Adelaide’s grip on the gruel tightened a fraction, knuckles white as chalk.

“Hey, old lady, stop pestering our benefactor, would you?” a passerby called, shooing words like flies. “She’s got a kid to care for.”

Only then did the matron smack her own forehead with a laugh and step aside, parting like reeds. “Oh my, my silly head. I won’t keep you—”

Adelaide didn’t move.

“No, I’m actually very interested,” she said, turning her face toward Layati, who sat nearby pale as milk, and asked, voice mild as shade under awning, “Exactly when does she vomit? And when does it tend to happen?”

The question caught the matron off guard like a net. She scratched her head and began to recall, words slowing as if she were sorting seeds, and Adelaide listened, nodding, eyes steady as still water.

No one noticed her left hand slip into her sleeve like a snake into grass, and no one noticed the red gleam that breathed from the cuff, a banked coal stoking when the matron said Layati got worse whenever they approached the village.

The next moment, Layati, who’d been sitting fine, went purple at the lips, clapped a hand to her mouth, and heaved, just like at the handoff, a tide turning the same way.

“Eh? You’re throwing up again??” the matron yelped, fluster rising like startled quail.

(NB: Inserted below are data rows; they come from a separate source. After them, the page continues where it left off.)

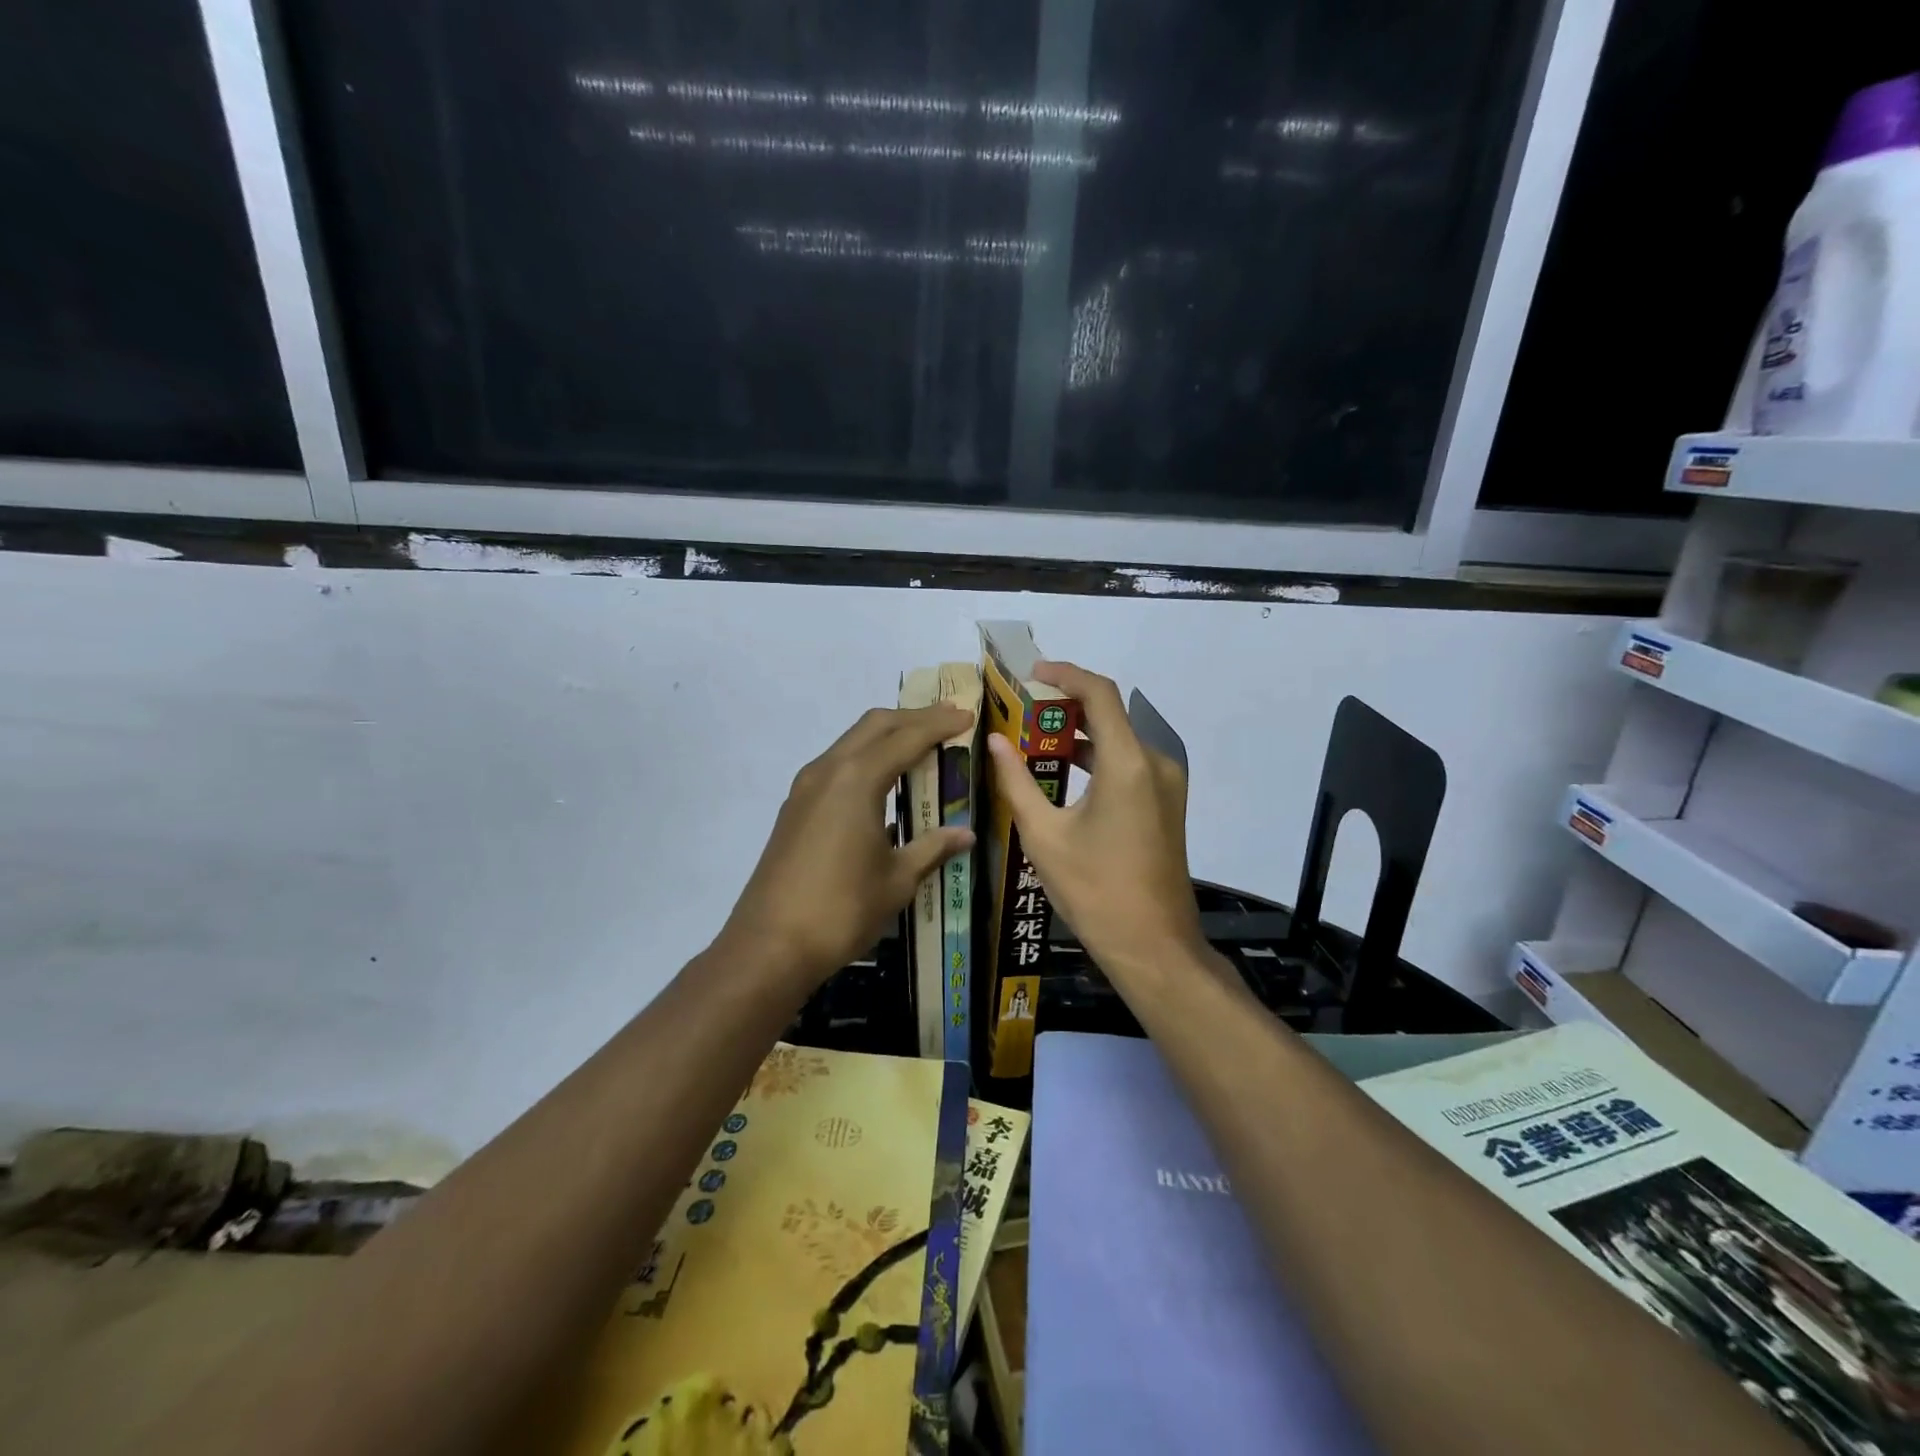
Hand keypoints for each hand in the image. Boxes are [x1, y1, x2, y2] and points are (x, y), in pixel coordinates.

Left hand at [720, 704, 974, 989]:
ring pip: (852, 742)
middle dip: (913, 718)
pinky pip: (837, 765)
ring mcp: (806, 787)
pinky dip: (866, 758)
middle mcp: (829, 770)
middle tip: (948, 720)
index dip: (940, 724)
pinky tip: (885, 781)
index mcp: (857, 780)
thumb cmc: (842, 910)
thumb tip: (966, 833)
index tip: (967, 714)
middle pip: (875, 725)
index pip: (907, 737)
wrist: (770, 945)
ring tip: (922, 745)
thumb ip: (933, 848)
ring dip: (887, 736)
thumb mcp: (897, 880)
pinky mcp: (795, 807)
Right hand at [986, 662, 1206, 987]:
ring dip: (1080, 736)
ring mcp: (1166, 785)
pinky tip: (1063, 774)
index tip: (1033, 674)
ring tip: (1033, 741)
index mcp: (1128, 763)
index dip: (1066, 675)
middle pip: (1110, 714)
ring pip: (1119, 741)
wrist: (1153, 946)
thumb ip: (1017, 782)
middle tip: (1022, 712)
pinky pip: (1129, 765)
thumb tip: (995, 741)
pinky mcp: (1166, 805)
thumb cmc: (1094, 890)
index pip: (1099, 694)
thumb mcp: (1044, 835)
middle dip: (1066, 708)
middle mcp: (1155, 763)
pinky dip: (1097, 759)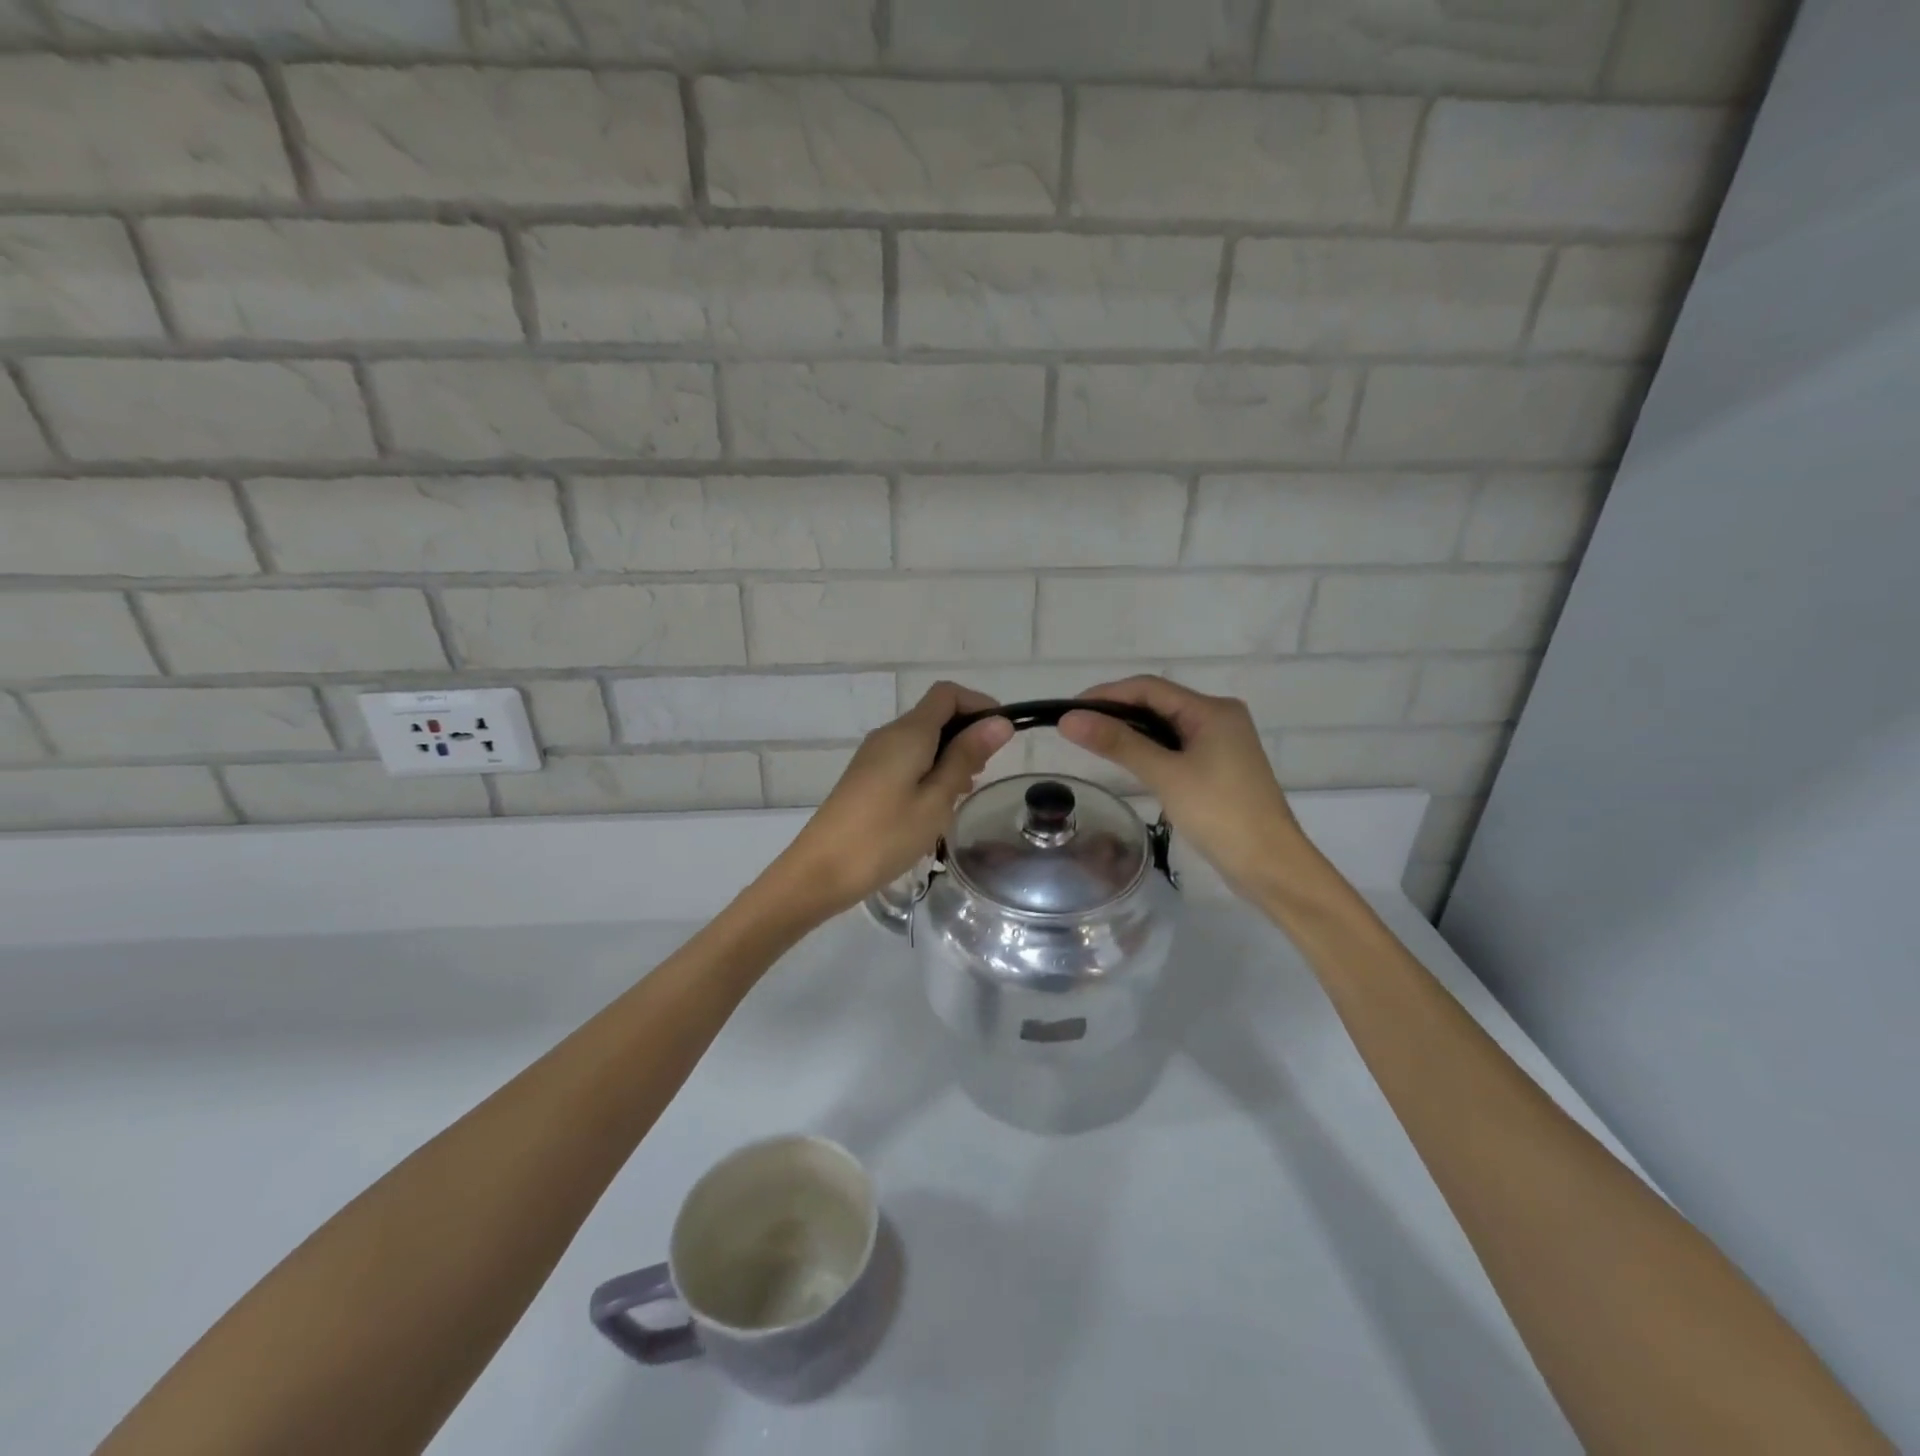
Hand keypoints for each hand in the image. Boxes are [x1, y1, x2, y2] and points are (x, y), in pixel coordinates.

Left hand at [766, 682, 1013, 920]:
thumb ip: (966, 757)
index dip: (979, 705)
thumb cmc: (885, 836)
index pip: (947, 694)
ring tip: (963, 793)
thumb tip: (998, 722)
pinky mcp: (866, 777)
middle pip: (935, 714)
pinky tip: (937, 803)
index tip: (1002, 736)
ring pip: (922, 739)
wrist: (820, 870)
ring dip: (949, 755)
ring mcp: (874, 756)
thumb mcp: (936, 799)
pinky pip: (907, 758)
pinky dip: (930, 769)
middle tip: (984, 774)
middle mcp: (889, 734)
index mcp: (908, 733)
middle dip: (967, 734)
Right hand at [1059, 676, 1306, 898]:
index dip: (1106, 694)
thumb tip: (1069, 719)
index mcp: (1212, 710)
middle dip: (1116, 711)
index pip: (1149, 688)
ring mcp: (1221, 743)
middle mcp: (1219, 717)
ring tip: (1092, 742)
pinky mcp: (1218, 767)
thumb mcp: (1165, 775)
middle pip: (1158, 703)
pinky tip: (1127, 760)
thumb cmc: (1219, 813)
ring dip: (1131, 731)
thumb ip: (1118, 743)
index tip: (1068, 710)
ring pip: (1166, 726)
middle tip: (1075, 728)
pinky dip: (1149, 749)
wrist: (1270, 865)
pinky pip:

The caretaker and nearby folk crowded in to help, a circle closing like a ring, and no one saw another face go pale as paper at the edge.

Adelaide let the gruel slip from her hand, the bowl hitting sand with a dull thud and a splash like mud, and after a heartbeat she clenched her fists, turned on her heel in the churn of bodies, and ran for the little girl, sprinting like a shadow racing sundown.